What is important to understand is that in the age of "user generated content" everyone feels entitled to write and give an opinion on absolutely everything. Personally I'm not sure how soon GOOD writing will become ubiquitous but if the popular saying is to be trusted it will take about one million words for the average user to become a good writer. At a pace of 100 words per rant and assuming one per day it will take a couple of decades to get there.

posted by juan Gonzalez at 10:32 AM on June 30, 2009

The honest truth: most people who fancy themselves painters, musicians, photographers, writers etc etc are not singularly talented and many are often just looking for an easy, sweat-free job. The crisis and the internet are thinning the professional herd in those areas.

Also, journalism as a profession has been affected in the US by a persistent left-leaning bias, and now that people have more options they no longer care for the likes of the NYT, CNN, Newsweek etc because they do not trust or identify themselves w/ their liberal agenda. I'm constantly amazed at the lack of political self-awareness of journalists who are clearly leftists but think of themselves as impartial reporters etc etc.

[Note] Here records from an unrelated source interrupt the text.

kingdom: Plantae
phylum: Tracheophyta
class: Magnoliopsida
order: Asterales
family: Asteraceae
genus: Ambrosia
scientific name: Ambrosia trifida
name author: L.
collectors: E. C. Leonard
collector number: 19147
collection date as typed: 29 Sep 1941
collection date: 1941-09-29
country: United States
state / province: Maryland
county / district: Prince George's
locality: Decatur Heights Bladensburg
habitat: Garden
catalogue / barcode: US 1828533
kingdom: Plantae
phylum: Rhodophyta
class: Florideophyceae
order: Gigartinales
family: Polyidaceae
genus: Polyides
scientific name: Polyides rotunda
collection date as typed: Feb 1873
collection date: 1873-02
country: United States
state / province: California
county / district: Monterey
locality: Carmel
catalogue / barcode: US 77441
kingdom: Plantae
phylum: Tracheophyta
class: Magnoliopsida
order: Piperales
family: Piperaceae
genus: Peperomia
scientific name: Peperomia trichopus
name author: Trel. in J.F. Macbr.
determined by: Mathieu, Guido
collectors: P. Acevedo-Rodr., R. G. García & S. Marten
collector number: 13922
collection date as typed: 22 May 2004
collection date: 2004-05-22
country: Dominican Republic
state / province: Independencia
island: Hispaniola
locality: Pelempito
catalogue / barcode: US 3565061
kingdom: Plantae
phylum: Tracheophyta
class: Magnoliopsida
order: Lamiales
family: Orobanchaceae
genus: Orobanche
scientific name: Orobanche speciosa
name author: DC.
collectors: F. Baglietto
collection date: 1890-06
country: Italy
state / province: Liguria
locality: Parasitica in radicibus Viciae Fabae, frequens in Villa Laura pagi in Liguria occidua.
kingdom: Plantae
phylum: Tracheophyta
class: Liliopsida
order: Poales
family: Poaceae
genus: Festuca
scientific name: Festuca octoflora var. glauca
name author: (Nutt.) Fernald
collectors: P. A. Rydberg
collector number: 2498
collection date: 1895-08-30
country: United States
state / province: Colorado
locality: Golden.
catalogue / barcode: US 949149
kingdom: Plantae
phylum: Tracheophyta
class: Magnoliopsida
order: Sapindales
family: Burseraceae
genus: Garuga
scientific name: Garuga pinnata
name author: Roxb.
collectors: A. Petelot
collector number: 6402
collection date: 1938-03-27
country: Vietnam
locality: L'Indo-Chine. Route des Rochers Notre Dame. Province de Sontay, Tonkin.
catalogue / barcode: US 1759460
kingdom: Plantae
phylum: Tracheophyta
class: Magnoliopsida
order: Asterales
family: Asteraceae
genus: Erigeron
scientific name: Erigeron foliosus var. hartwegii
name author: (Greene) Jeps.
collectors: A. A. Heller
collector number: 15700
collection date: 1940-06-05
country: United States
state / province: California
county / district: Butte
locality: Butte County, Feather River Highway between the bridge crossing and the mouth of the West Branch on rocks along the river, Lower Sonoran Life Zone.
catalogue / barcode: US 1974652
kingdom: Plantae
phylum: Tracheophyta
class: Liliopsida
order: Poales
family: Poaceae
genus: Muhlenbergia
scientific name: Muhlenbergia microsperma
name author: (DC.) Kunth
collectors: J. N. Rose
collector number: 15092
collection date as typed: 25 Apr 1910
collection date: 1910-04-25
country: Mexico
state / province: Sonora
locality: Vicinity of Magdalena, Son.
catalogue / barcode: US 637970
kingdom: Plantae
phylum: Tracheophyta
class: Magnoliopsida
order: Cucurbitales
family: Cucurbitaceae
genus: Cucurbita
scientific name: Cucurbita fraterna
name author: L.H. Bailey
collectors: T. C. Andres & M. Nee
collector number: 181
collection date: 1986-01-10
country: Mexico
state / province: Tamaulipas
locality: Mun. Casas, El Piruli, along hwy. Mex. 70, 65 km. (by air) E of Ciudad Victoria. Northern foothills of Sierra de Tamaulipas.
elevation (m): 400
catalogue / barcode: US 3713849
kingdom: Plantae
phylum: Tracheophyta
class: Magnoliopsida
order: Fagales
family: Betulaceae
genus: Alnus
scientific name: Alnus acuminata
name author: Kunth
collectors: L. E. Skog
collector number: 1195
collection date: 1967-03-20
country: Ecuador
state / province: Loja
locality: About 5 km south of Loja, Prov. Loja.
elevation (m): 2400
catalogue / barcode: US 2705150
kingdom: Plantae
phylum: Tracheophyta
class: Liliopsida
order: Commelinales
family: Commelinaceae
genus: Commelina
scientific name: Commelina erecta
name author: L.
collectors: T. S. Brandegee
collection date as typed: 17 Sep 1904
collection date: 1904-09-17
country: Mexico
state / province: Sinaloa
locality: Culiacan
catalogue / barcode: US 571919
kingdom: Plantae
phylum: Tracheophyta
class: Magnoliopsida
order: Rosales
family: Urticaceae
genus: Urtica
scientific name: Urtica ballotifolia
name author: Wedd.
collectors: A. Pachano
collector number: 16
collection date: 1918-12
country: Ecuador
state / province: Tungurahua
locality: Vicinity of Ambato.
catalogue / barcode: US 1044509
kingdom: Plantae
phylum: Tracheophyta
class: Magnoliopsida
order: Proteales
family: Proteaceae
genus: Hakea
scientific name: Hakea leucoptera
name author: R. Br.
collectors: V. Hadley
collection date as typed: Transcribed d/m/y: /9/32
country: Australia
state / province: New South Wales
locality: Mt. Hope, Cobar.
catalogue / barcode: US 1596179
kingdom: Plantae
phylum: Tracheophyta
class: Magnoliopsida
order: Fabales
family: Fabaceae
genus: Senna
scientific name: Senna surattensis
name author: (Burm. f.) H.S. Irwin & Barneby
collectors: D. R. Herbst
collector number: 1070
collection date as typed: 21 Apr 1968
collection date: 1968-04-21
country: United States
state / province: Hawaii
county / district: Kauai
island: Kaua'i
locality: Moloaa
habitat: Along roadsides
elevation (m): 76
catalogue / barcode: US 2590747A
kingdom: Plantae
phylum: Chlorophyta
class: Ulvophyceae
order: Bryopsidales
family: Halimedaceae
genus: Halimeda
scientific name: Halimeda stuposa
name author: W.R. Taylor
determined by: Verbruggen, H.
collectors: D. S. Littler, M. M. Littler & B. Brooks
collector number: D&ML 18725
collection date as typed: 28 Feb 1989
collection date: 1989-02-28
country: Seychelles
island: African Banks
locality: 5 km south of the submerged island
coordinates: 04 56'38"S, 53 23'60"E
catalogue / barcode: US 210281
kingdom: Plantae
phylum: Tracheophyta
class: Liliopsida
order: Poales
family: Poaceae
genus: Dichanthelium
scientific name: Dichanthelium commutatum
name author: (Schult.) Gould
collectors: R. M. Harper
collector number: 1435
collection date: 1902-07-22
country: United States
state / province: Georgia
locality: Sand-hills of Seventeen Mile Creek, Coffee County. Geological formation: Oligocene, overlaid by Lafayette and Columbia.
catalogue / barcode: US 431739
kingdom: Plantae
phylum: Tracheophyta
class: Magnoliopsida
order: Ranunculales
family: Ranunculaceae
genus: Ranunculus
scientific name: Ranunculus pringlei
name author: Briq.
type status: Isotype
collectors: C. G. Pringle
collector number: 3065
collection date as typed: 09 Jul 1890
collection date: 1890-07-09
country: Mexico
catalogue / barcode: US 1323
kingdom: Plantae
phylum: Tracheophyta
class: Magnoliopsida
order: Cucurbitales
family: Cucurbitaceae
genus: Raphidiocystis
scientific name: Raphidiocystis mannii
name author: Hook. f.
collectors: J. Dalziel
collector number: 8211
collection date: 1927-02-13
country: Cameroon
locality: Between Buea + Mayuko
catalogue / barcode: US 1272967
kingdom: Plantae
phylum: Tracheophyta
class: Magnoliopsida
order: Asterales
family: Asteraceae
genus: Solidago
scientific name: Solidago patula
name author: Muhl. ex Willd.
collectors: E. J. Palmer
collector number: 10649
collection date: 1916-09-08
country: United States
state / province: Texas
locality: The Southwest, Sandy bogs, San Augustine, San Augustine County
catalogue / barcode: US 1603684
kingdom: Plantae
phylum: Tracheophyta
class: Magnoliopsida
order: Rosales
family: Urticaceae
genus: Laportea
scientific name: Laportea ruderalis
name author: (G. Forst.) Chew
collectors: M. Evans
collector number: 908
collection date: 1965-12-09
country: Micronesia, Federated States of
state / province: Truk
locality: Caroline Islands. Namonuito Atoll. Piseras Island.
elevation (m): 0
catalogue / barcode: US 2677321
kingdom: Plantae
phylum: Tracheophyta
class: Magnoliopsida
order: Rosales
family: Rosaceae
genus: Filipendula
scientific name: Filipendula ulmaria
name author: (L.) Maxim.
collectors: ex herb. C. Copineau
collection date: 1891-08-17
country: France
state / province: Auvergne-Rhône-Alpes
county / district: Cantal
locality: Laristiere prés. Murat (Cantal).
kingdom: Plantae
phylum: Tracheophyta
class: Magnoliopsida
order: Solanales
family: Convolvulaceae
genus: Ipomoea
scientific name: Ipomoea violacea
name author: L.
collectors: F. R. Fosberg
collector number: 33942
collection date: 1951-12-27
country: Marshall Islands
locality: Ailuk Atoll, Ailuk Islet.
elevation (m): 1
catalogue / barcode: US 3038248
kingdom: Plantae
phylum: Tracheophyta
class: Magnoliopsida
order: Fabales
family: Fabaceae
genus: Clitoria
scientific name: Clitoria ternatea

Finally, journalists were in a privileged position to see the current crisis approaching. Whoever sat pretty and simply hoped against hope lacked good sense and initiative.




posted by Edward.EB at 1:39 PM on June 30, 2009

Jeremy R, you said: "There is plenty of work for writers, but most of it won't make you famous or even include your by-line." That's true. But I'd argue that writing for fame and writing for your living are two different career paths entirely.

Brian says that writing, as a professional service for a company or commercial operation, is no longer a viable career in part because of the inflated cost of living in the US (if I get your point correctly, Brian?) - but I can assure you that's not necessarily the case in other parts of the English-speaking world.

What if those writers now struggling to make a living in the US were to look at the Internet, not as a threat, but as a way to bring their professional skills out to a much wider market?